How we cite our quotes: (Sentence)
Quote #4
To him your celebration is a sham; your boasted liberty an unholy license; your national greatness, swelling vanity; your sounds of rejoicing are empty and heartless; your shouts of liberty and equality, hollow mock; your prayers and hymns, your sermons and thanksgivings, with all your religious parade and solemnity, are to him mere bombast, fraud, deception, impiety, and hypocrisy—a thin veil to cover up crimes which would disgrace a nation of savages. There is not a nation of the earth guilty of practices more shocking and bloody than are the people of these United States at this very hour. (82-83)

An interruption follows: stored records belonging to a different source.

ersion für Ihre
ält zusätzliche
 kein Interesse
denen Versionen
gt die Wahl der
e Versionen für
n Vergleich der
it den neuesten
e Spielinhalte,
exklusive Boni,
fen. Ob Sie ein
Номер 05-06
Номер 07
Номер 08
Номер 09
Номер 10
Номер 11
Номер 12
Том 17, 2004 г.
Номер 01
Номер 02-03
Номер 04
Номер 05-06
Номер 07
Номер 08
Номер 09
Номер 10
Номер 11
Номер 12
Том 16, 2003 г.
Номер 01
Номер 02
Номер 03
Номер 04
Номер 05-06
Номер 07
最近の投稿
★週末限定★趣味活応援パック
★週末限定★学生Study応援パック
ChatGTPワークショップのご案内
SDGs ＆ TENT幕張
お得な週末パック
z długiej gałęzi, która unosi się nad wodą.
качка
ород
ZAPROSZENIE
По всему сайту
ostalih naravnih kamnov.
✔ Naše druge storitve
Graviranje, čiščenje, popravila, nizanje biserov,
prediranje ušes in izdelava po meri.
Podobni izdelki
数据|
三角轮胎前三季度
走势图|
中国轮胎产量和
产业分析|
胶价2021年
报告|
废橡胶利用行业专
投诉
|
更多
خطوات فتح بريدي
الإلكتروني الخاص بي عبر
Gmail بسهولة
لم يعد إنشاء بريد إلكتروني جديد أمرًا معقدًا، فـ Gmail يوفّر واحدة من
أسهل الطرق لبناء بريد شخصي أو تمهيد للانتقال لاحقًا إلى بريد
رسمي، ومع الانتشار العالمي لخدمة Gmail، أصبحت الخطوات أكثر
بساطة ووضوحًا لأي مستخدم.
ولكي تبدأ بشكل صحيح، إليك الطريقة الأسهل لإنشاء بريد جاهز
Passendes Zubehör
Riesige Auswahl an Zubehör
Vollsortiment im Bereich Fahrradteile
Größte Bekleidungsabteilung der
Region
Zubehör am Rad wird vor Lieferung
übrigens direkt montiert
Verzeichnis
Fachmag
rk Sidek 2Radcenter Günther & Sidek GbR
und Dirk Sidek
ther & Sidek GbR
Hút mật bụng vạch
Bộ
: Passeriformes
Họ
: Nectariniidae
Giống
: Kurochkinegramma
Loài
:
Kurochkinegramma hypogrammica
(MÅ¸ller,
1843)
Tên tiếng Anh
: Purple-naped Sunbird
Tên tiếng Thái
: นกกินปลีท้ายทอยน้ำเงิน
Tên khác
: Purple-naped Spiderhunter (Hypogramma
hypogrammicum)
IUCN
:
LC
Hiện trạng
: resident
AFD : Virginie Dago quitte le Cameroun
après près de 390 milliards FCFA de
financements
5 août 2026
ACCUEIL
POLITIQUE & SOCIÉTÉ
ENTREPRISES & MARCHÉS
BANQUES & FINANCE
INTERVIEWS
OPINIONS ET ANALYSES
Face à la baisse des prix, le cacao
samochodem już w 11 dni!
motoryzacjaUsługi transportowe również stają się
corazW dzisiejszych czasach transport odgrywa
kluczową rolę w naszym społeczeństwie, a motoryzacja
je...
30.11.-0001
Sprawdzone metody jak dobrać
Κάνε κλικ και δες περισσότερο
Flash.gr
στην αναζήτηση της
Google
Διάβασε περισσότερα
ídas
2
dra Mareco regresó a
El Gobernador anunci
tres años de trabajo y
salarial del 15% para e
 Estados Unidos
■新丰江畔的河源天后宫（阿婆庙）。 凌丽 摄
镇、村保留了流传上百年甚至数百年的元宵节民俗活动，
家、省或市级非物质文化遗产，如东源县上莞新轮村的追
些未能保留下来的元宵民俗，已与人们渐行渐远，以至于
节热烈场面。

Slaves can see that the emperor has no clothes. Douglass makes an important point, though: sometimes, by talking a lot about how things should be, people can cover up and ignore the problems with how things actually are. Just because you say something really loud over and over doesn't make it true, but it might make people believe it's true. By talking so much about freedom, Americans are ignoring the chance to make the nation truly free, and that's what Douglass gets at here.
Quote #5
Go search where you will, roam through all the monarchies and despotisms of the Old World, travel through South America, search out every abuse and when you have found the last, lay your facts by the side of the everyday practices of this nation, and you will say with me that, for revolting barbarity and shameless hypocrisy, America reigns without a rival. (84)
Americans like to think they're better than other people (see: American Exceptionalism), but guess what? All that acting like you're better actually makes you worse than you would be if you just stopped fronting and acknowledged your issues. That's a common idea throughout the speech.